Ten studies of 4625 patients with FAP fulfilled our inclusion criteria. A total of 559 (12%) patients developed DT. Cumulative analysis demonstrated that 80% of DT developed by age 40, the peak incidence rate being in the second and third decades. A positive family history of DT was the most significant risk factor (OR 7.02, 95% CI 4.15-11.9, P < 0.001). An APC mutation 3′ to codon 1399 (OR 4.37, 95% CI 2.14-8.91, P < 0.001) and previous abdominal surgery (OR 3.35, 95% CI 1.33-8.41, P = 0.01) were also implicated. Women were more likely to develop DT (OR 1.57, 95% CI 1.13-2.18, P = 0.007).

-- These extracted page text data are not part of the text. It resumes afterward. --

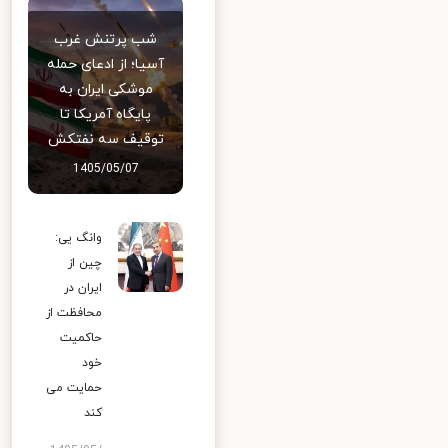
شب پرتنش غرب
آسیا؛ از ادعای حمله
موشکی ایران به
پایگاه آمریکا تا
توقیف سه نفتکش
1405/05/07
وانگ یی:
چین از
ایران در
محافظت از
حاکمیت
خود
حمایت می
کند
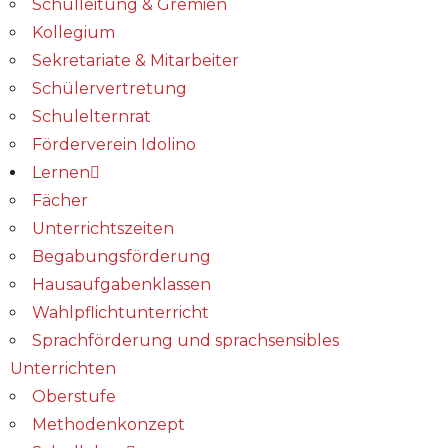
Schulleitung & Gremien
Kollegium
Sekretariate & Mitarbeiter
Schülervertretung
Schulelternrat
Förderverein Idolino
Lernen
Fächer
Unterrichtszeiten
Begabungs­förderung
Hausaufgabenklassen
Wahlpflichtunterricht
Sprachförderung und sprachsensibles
Unterrichten
Oberstufe
Methodenkonzept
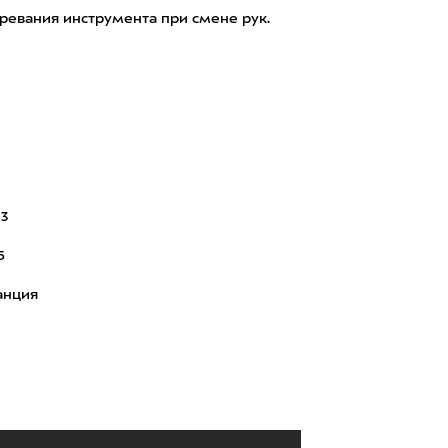
тревания инструмента при смене рук.
 3
5
анция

There is consistency amongst polyposis registries in documenting the incidence and risk factors for DT development. Having a positive family history for DT is of greater significance than a 3′ mutation, suggesting the existence of modifier genes, independent of the APC genotype-phenotype correlation. Few of these risk factors are modifiable. Delaying prophylactic surgery could be appropriate in female patients with a 3′ APC mutation and attenuated polyposis.